Certaines sociétés sont explicitement exclues du champ d’application de la consolidation. Il s’agit entre autres des sociétés qui mettent un bien immobilier ou d’autres droits réels sur un tel bien à la disposition d’un administrateur personne physique, des sociétés d’investissement, des sociétés de navigation maritime et des diamantaires agréés.

 

Fonctionnement de la consolidation

Pour autant que les conditions soient remplies, une société bénéficiaire peut transférer (une partie de) son bénéfice à une société déficitaire. Seules les pertes de l’exercice comptable concerné peuvent être utilisées.

Si une société A éprouve une perte de -200 et qu’une société B enregistre un bénéfice de 200, la société B peut transférer son bénéfice de 200 à A. Dans ce cas, A est imposée sur 0 et ne pourra pas bénéficier de pertes fiscales reportées. B ne sera pas non plus imposée.

Cet exemple illustre le fait que la consolidation génère un avantage de trésorerie immédiat.

La société B devra payer une compensation à la société A pour l’utilisation de ses pertes. Cette compensation sera égale à l’avantage fiscal dont bénéficie la société B du fait qu’elle a pu disposer des pertes de la société A (dans le présent exemple : 200 x 29,58%). Le paiement de cette compensation n’a pas d’impact fiscal.

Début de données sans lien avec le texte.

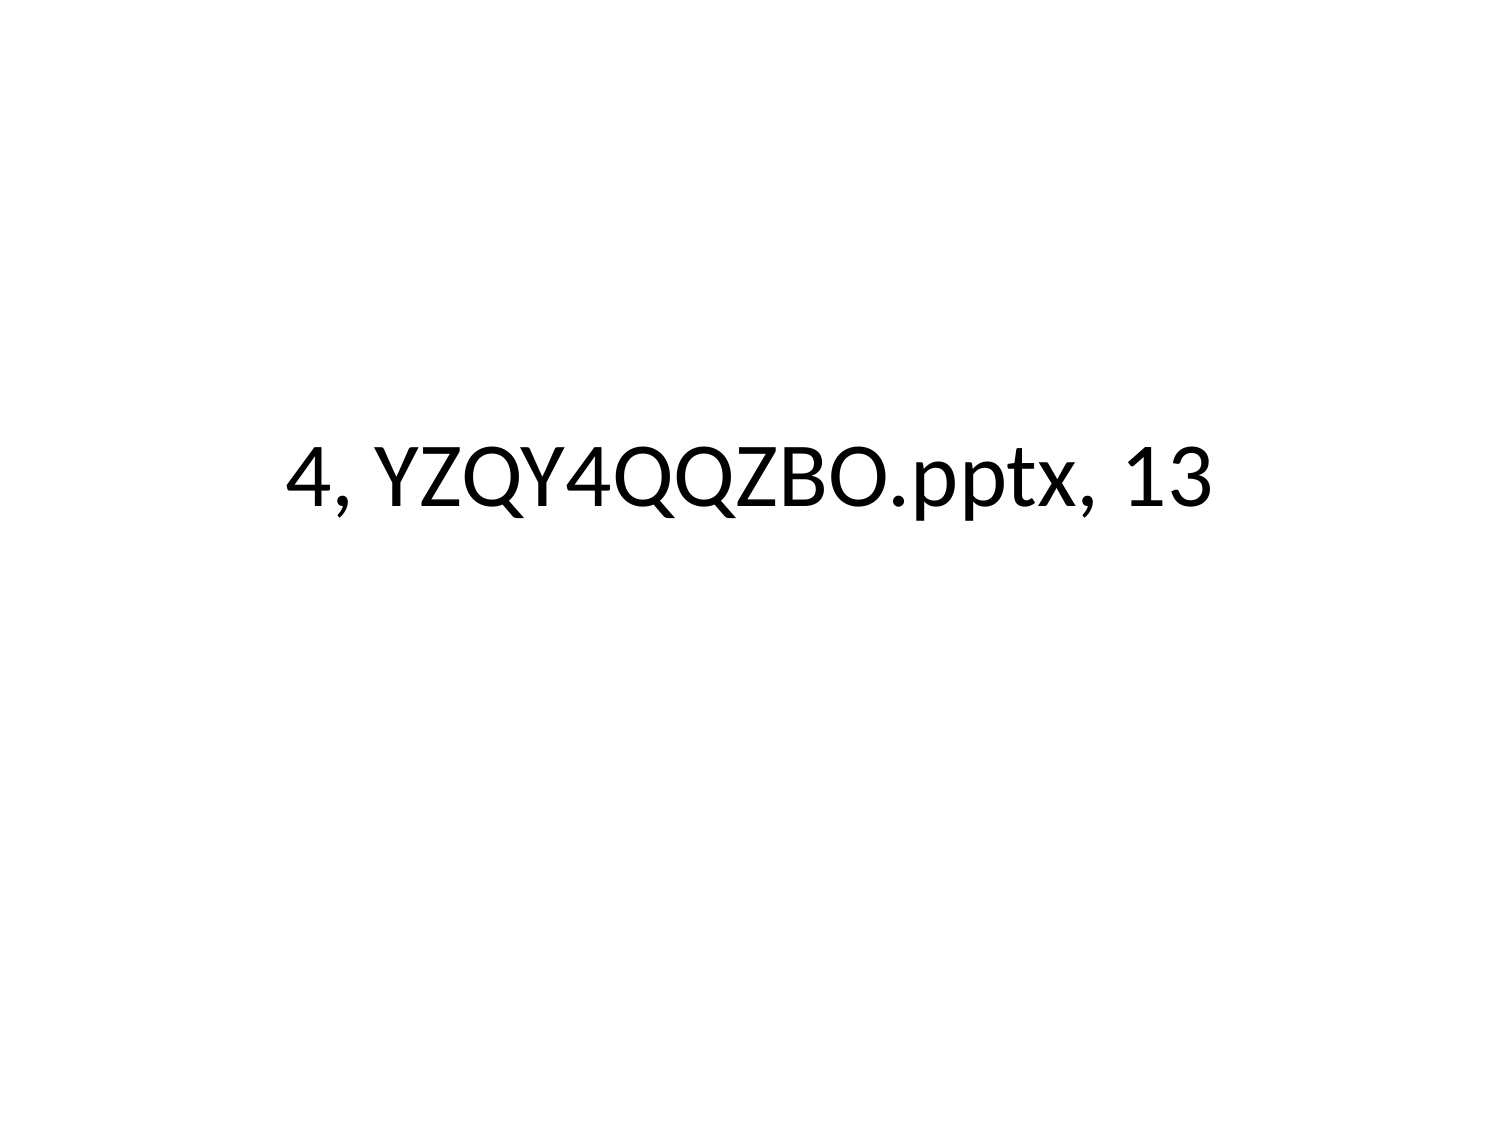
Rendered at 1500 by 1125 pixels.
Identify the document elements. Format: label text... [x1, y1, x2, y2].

title 4, YZQY4QQZBO.pptx, 13 [112, 349, 1388, 591]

Le législateur en matière fiscale a prévu une mesure permettant de limiter l’application de ce système de consolidation. La contribution de groupe transférée à une certaine société peut être plus importante que la perte de cette société. Dans un tel cas, la partie de la contribution de groupe qui excède ladite perte constituera cependant une base minimale d'imposition dans le chef de la société qui reçoit la contribution de groupe.

 

Formalités

Pour chaque contribution de groupe transférée, ou en d’autres termes, à chaque fois que le mécanisme de la consolidation est appliqué, il convient d’établir une convention de transfert intragroupe. Cette convention doit contenir le montant de la contribution et être ajoutée à la déclaration à l’impôt des sociétés. Un modèle de ladite convention doit encore être établi par arrêté royal.